1. Leefwereld in kaart

Om een goed beeld te krijgen van de leerwereld en interesses van een jongere is het van belang dit in kaart te brengen. Hoe zou jij dat aanpakken? Welke vragen/items horen daar volgens jou bij?

2. Patstelling tussen SWV en ouders

Ouders en het samenwerkingsverband vinden geen oplossing voor een thuiszittende jongere. De interventie die het samenwerkingsverband voorstelt, wordt niet geaccepteerd door de ouders. Er is een patstelling ontstaan.

  1. Welke mogelijkheden zie jij binnen het samenwerkingsverband?
  2. Welke gesprekken zou jij voeren?
  3. Welke deskundige(n) zou jij betrekken om weer een volgende stap te maken?
  4. Hoe betrek je de jongere?

Opdracht 3: Casussen

Lees de casussen hierna en beantwoord de twee vragen voor beide kwesties.

  1. Wat is de verantwoordelijkheid van zorg en wat die van onderwijs?
  2. Wie zou de regie moeten hebben?
Casus 1

Leerling, 13 jaar, havo/vwo-niveau, heeft geen énkele motivatie voor school. Hij vertoont daardoor storend gedrag in de klas, vecht en pest andere leerlingen. Hij kan het niet langer volhouden dan drie lesuren achter elkaar, en maximaal een dagdeel. Gym, tekenen enzovoort vindt hij ook niet interessant.

Hij heeft een bijbaantje. Hij vindt werken erg leuk en is goed in het werk dat hij doet. Hij wil graag kok worden. Een diploma halen vindt hij niet interessant. Door school werd hij vanwege zijn gedrag geschorst, en daarom zit hij nu thuis. Hij wil niet meer naar school terug.

Casus 2

Leerling, 15 jaar, is depressief en in behandeling bij de jeugd-ggz. Hij zwerft geregeld overdag op straat en komt naar school als hij zin heeft. Hij neemt af en toe deel aan de lessen, maar zorgt vooral voor veel onrust in de pauzes.

Ouders hebben geen grip op hem. De jeugd-ggz adviseert een interne behandeling. De leerling wil dit niet. Er zijn geregeld afspraken gemaakt met de afdelingsleider waarbij rekening werd gehouden met zijn dag-nachtritme, verkort lesrooster, enzovoort. Deze afspraken zorgen niet dat de leerling vaker naar school komt. Ouders verwijten de school dat ze ook niet meer weten wat ze nog kunnen doen.

4. Alternatieven voor reguliere scholen

Alternatieven voor reguliere scholen bieden veelal de mogelijkheid om je op allerlei gebied te ontwikkelen.
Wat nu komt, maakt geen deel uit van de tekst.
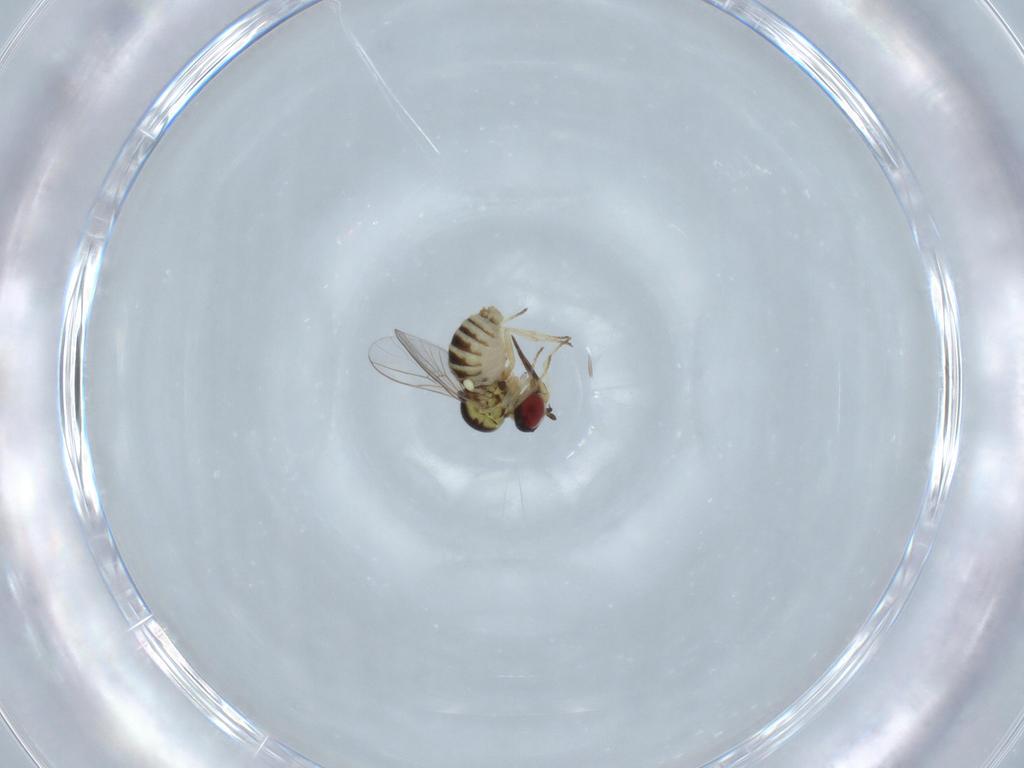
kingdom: Animalia
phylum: Arthropoda
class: Insecta
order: Diptera
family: Bombyliidae
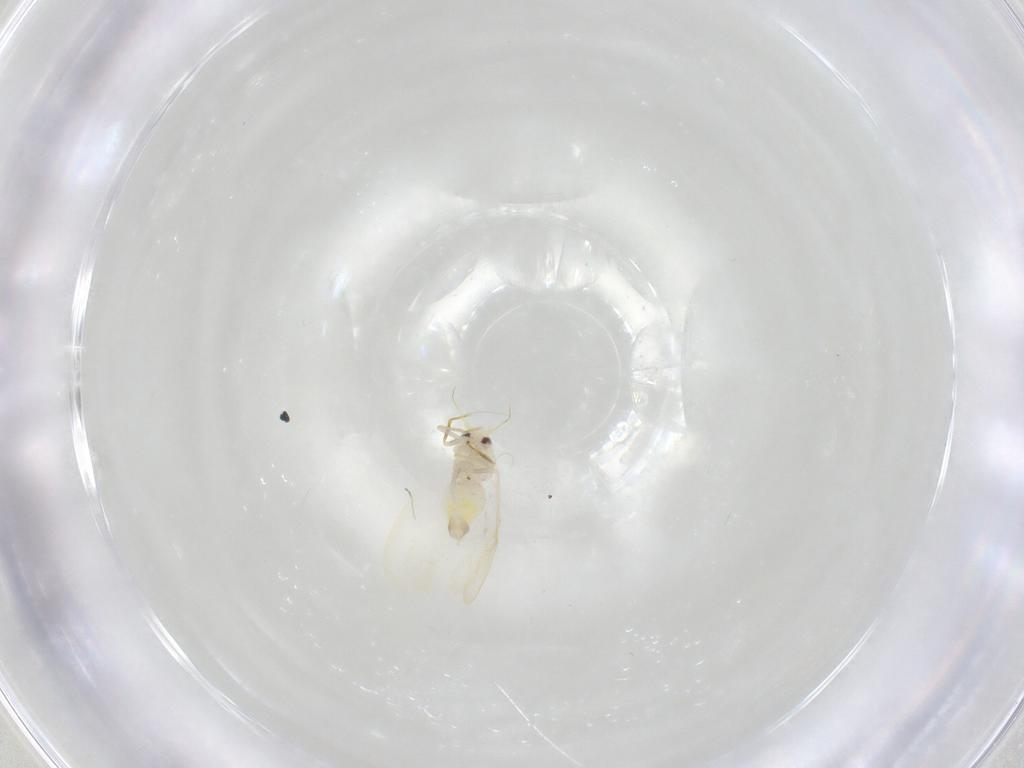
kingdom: Animalia
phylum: Arthropoda
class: Insecta
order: Hemiptera
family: Aleyrodidae
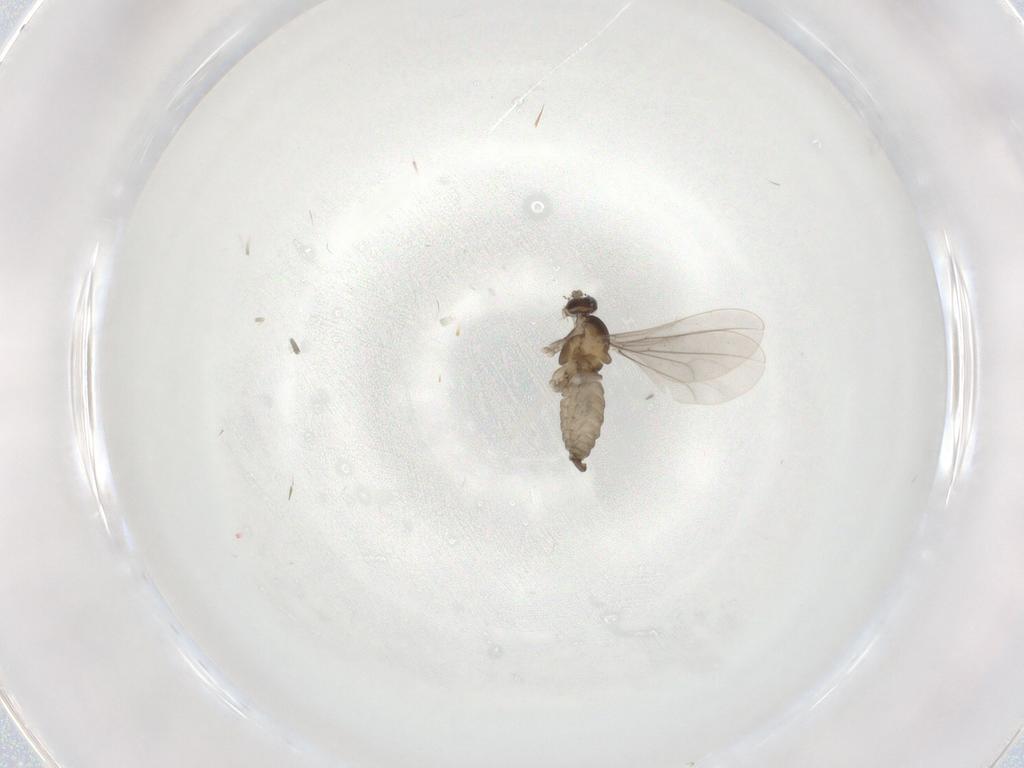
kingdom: Animalia
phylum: Arthropoda
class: Insecta
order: Diptera
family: Cecidomyiidae
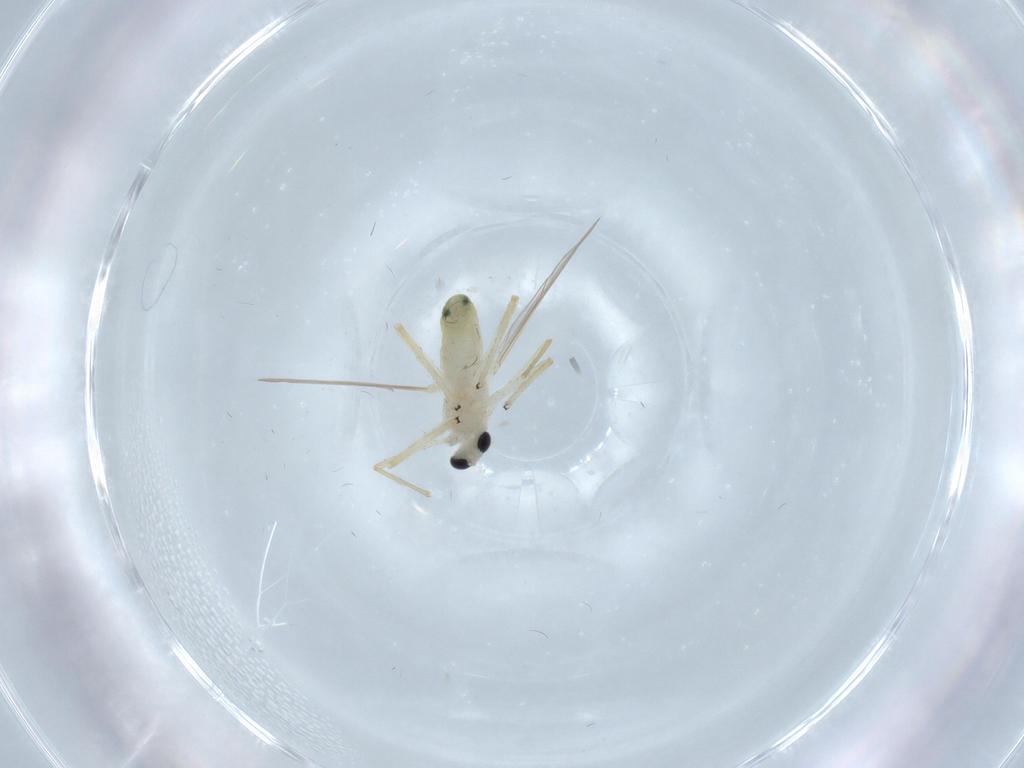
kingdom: Animalia
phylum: Arthropoda
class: Insecta
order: Diptera
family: Chironomidae
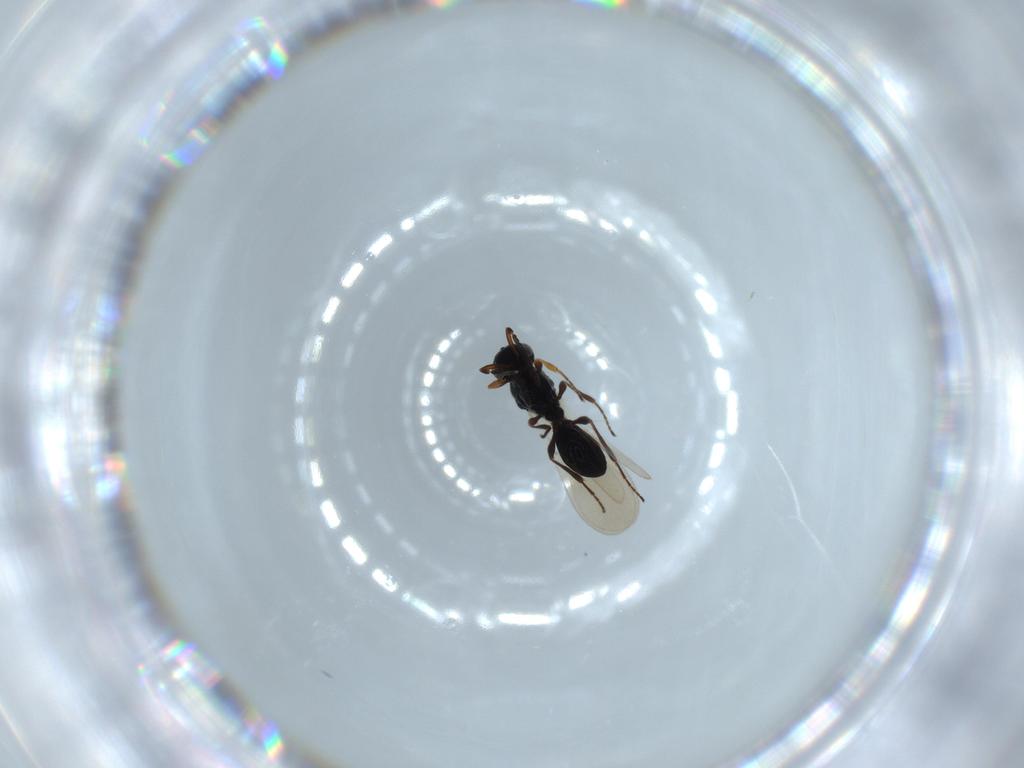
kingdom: Animalia
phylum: Arthropoda
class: Insecta
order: Hymenoptera
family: Platygastridae
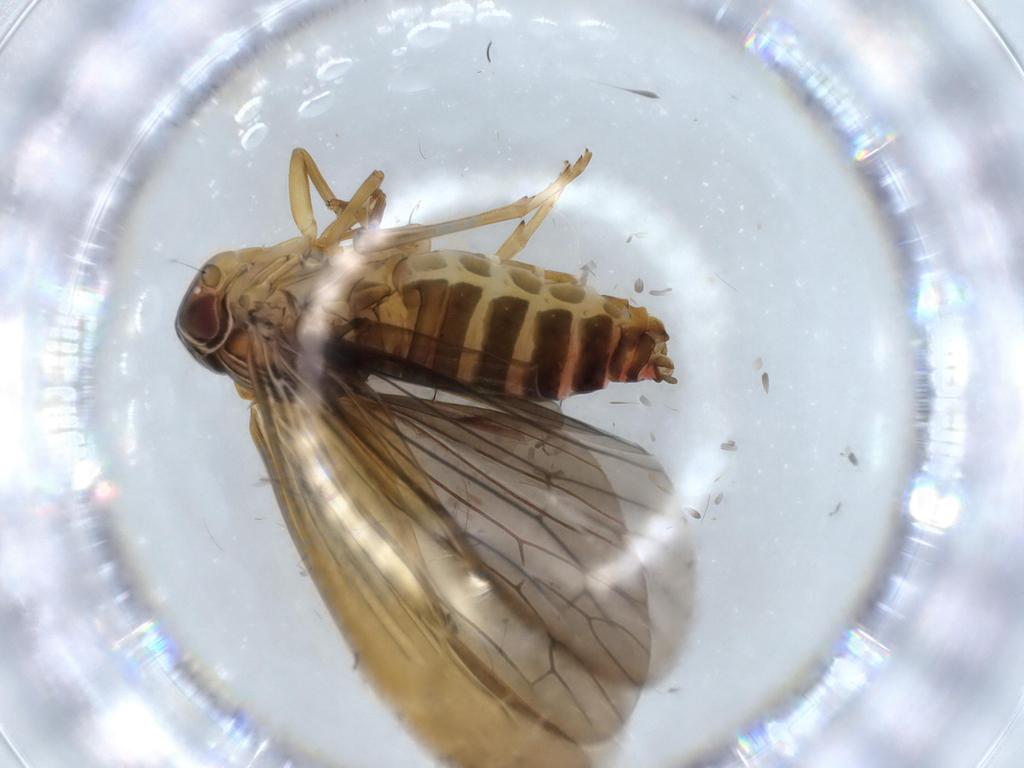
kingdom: Animalia
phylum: Arthropoda
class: Insecta
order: Hemiptera
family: Achilidae
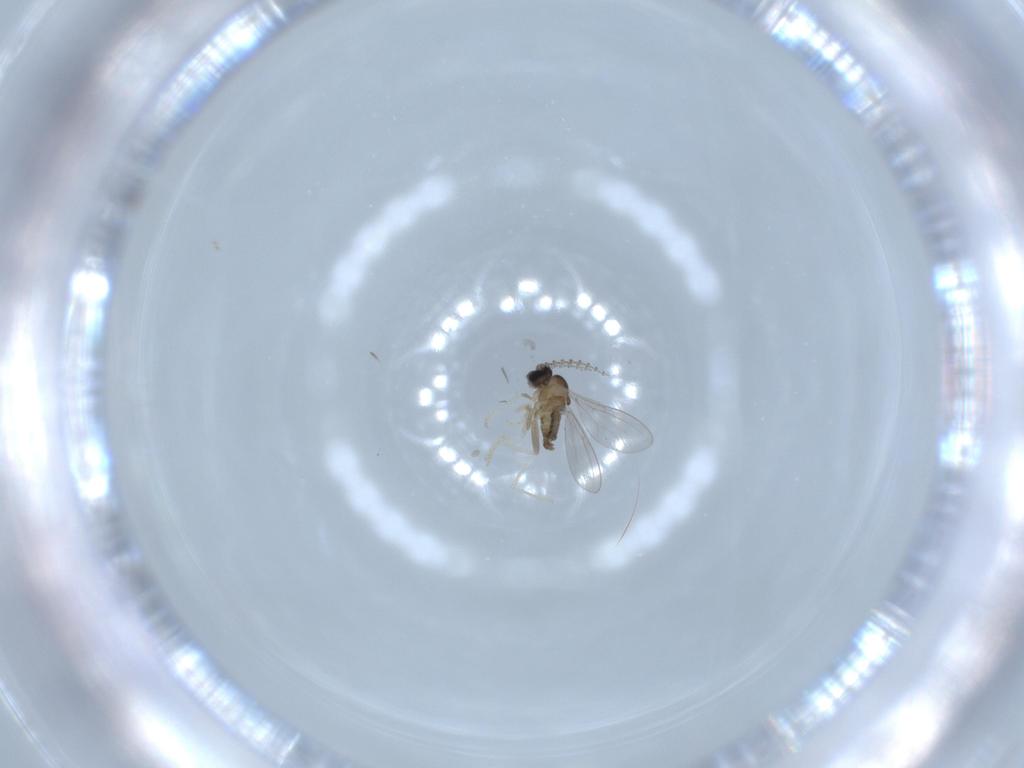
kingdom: Animalia
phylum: Arthropoda
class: Insecta
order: Diptera
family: Cecidomyiidae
Zij werken niet op basis van een cv, maar sluiten aan bij de interesses en talenten van de jongeren. Dat kan betekenen dat deze jongeren niet altijd een diploma halen.

  1. Wat is het verschil in benaderingswijze tussen deze aanpak en een reguliere school?
  2. Onderbouw waarom dit al dan niet een goede aanpak is.
  3. Wat kan het onderwijs van deze aanpak leren?

5. Zorgboerderijonderwijs

Een jongere zit thuis. Hij wil leren, maar kan dat niet in de sociale context van school. Een ideale oplossing zou zijn dat de leerling op afstand het onderwijs volgt en verblijft op een zorgboerderij.

Wie betrek je om dit te realiseren? Welke wetten, regels en instanties kom je tegen? En hoe ga je zorgen dat deze ideale oplossing gerealiseerd kan worden?

6. Niets

Een leerling kan niet naar school. ‘Niets’ lijkt de beste oplossing voor de leerling. De leerling kan eigenlijk alleen maar thuis op de bank liggen. Niets lijkt de jongere meer te boeien, alles lijkt te veel.

Wat kun jij als professional voor deze leerling, de ouders, de school betekenen? Is ‘niets’ doen een oplossing, of zie jij nog mogelijkheden?

7. Flexibiliteit

Een middelbare school heeft het onderwijs ingericht met roosters, groepen van dertig leerlingen en een jaarklassensysteem. Een jongere loopt vast. De oplossing binnen de school zou kunnen zijn dat deze leerling meer tijd, meer ruimte en minder belasting geeft. De school vindt het moeilijk om dit te realiseren en merkt op: ‘Hier kunnen we niet aan beginnen. Dit is niet te organiseren voor elke leerling.’

Wat doe jij? Op welke wetten/regels/mogelijkheden beroep je je? Welke gesprekken ga je aan, met wie, en hoe pak je die aan?